How did you become an actor?
I went to a creative arts high school and started as a visual arts major. They required one major class and one minor class to begin with, so I chose theater as my minor. I was a sixth grader at the time and I’d never even thought about acting before. My teacher for the first year was a 5 foot, 60 something year old man, with a personality like jumping bean. His name was Mr. Ray, and he changed how I felt about people observing me. I was a shy kid, so this was huge. At the end of the year I impulsively changed my major to theater. When I graduated from there, I moved across the country to attend AADA, and the rest was history.
Besides acting, do you have any other jobs in the industry?
I’ve worked in a costume shop, a prop shop, and a scene shop building and creating sets for theaters. I’ve also worked as a stage manager, and I more recently started working as a sound utility technician.
What were you like during your childhood?
I was beyond shy. All my teachers ever said about me was that I should speak up more. That’s still true to some degree but I could never be able to look someone in the eye if they were speaking to me. I’ve always been a goofy kid, sort of a dreamer. I always wanted the people around me to be happy. Wouldn’t hurt a fly, that kind of thing. I moved a lot as a kid, so I was always prepared to be the new girl again. I would just wait for people to come to me and ask to be my friend, instead of me trying to make friends.
What are some obstacles you’ve had to overcome?
I wasn’t like the best actor at my school or anything, but I didn’t even think I was worthy of calling myself a good actor. I really had to kick the negative mindset I was trapped in and make a new path for my self. Self confidence is not something they teach you at school, so I had to learn how to be independent of anyone else’s thoughts of me, and figure out who I really was. That’s still a journey I’m on, but I’m glad I got a head start on it.
What type of roles do you go out for?
Funnily enough, stressed out women who are at their breaking point are my favorite roles to play. I love being in despair because it’s a good way to work through my own life traumas. I’ve learned the most from roles where I’ve had to completely surrender myself to overwhelming emotions. It might sound odd, but I love having breakdowns. I didn’t let myself feel for a long period of my life, so it’s great to let someone else feel them for me.
What is the best acting note you have received?
Let it go. You can’t carry things with you when you’re acting. Leave your personal life at the door. And leave your acting life in the rehearsal room. A well balanced human makes a good actor.
How are you keeping busy during this quarantine period?
I’ve been in Reno Nevada with a friend and her family for most of it, so I’ve been a little homesick. I’ve been sharing as much information as possible to help current social justice movements. Also, like many people, we’ve taken to crafting and I’ve been painting quite a lot. It’s nice to get back into it. Sometimes at sunset, I’ll go into their roof and sit for a spell just to absorb my surroundings. I swear Reno has the most beautiful sky I’ve ever seen. I’m traveling to the east coast to see my family in July. I’ll be taking every precaution, of course.

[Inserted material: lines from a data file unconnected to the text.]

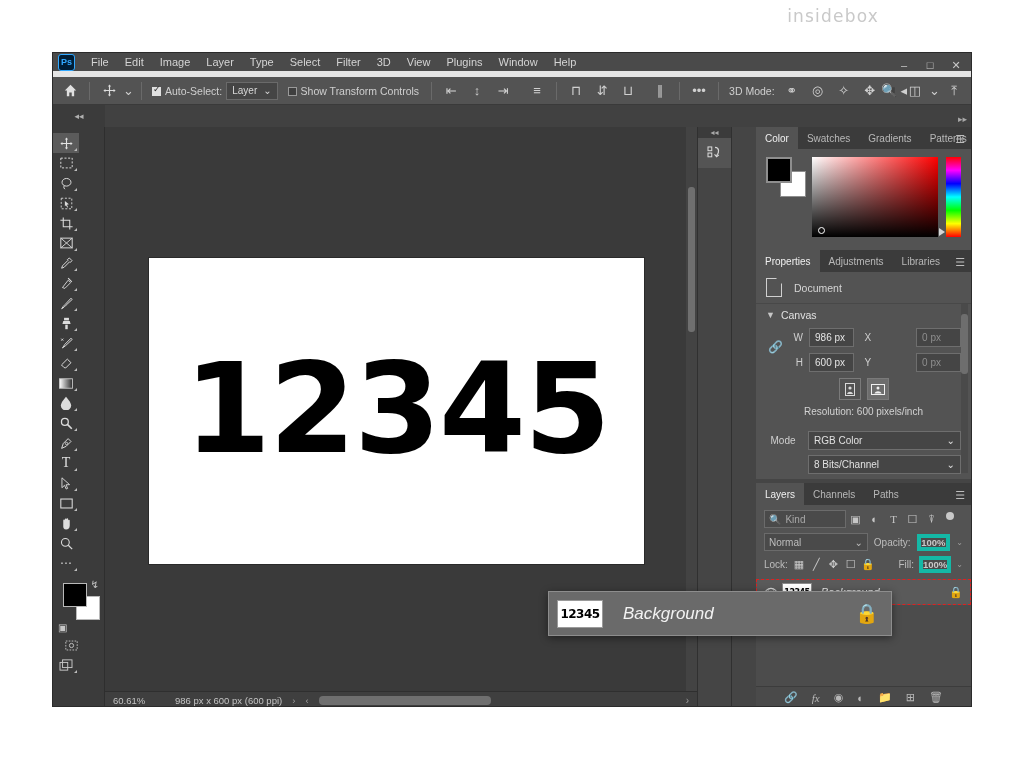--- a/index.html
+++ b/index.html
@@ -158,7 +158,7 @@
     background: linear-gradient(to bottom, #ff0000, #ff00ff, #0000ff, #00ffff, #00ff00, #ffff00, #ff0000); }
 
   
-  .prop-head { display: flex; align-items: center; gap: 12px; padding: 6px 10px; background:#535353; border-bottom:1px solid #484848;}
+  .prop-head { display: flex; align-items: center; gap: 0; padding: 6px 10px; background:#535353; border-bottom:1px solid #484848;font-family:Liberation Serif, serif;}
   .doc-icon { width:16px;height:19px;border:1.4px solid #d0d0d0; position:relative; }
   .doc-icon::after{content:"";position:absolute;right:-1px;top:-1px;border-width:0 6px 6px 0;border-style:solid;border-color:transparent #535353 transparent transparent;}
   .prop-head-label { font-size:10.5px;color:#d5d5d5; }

What is your favorite play?
It would have to be a tie between Steel Magnolias by Robert Harling and Boy Gets Girl by Rebecca Gilman. Laughter through tears is my favorite emotion.
What is your favorite movie?
Without a doubt it’s Princess Bride. I watched it every night to fall asleep to when I was a kid.
What advice would you give to an actor starting out?
Listen. Do your research. Let go. Get out of your own way. Don’t give up on yourself. Don’t be a jerk. Be on time.